● PROMPT: Render every line of the entries as a Markdown table with the columns No. and Line, numbering the rows and skipping blank lines. Leave the pictures out.

● DATA TO USE:

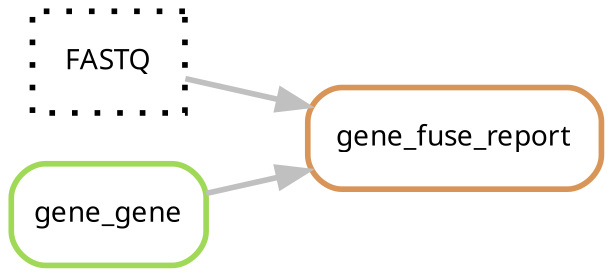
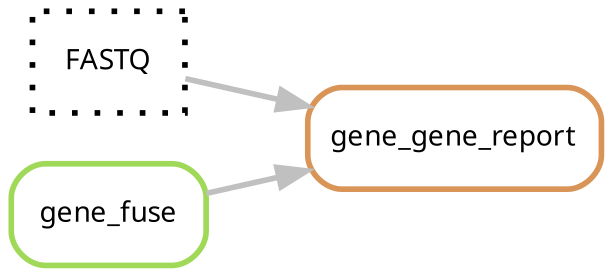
  digraph {
    bgcolor=white
    rankdir=LR
    node [fontname=sans fontsize=10 penwidth=2 shape=box style=rounded]
    edge [color=grey penwidth=2]
    n1 [color="0.0 0.0 0.0" label=FASTQ style=dotted]
-   n2 [color="0.08 0.6 0.85" label=gene_fuse_report]
-   n3 [color="0.24 0.6 0.85" label=gene_gene]
+   n2 [color="0.08 0.6 0.85" label=gene_gene_report]
+   n3 [color="0.24 0.6 0.85" label=gene_fuse]
    n1 -> n2
    n3 -> n2
  }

● WRITTEN SOLUTION:
| No. | Line |
|---|---|
| 1 |   digraph { |
| 2 |     bgcolor=white |
| 3 |     rankdir=LR |
| 4 |     node [fontname=sans fontsize=10 penwidth=2 shape=box style=rounded] |
| 5 |     edge [color=grey penwidth=2] |
| 6 |     n1 [color="0.0 0.0 0.0" label=FASTQ style=dotted] |
| 7 | -   n2 [color="0.08 0.6 0.85" label=gene_fuse_report] |
| 8 | -   n3 [color="0.24 0.6 0.85" label=gene_gene] |
| 9 | +   n2 [color="0.08 0.6 0.85" label=gene_gene_report] |
| 10 | +   n3 [color="0.24 0.6 0.85" label=gene_fuse] |
| 11 |     n1 -> n2 |
| 12 |     n3 -> n2 |
| 13 |   } |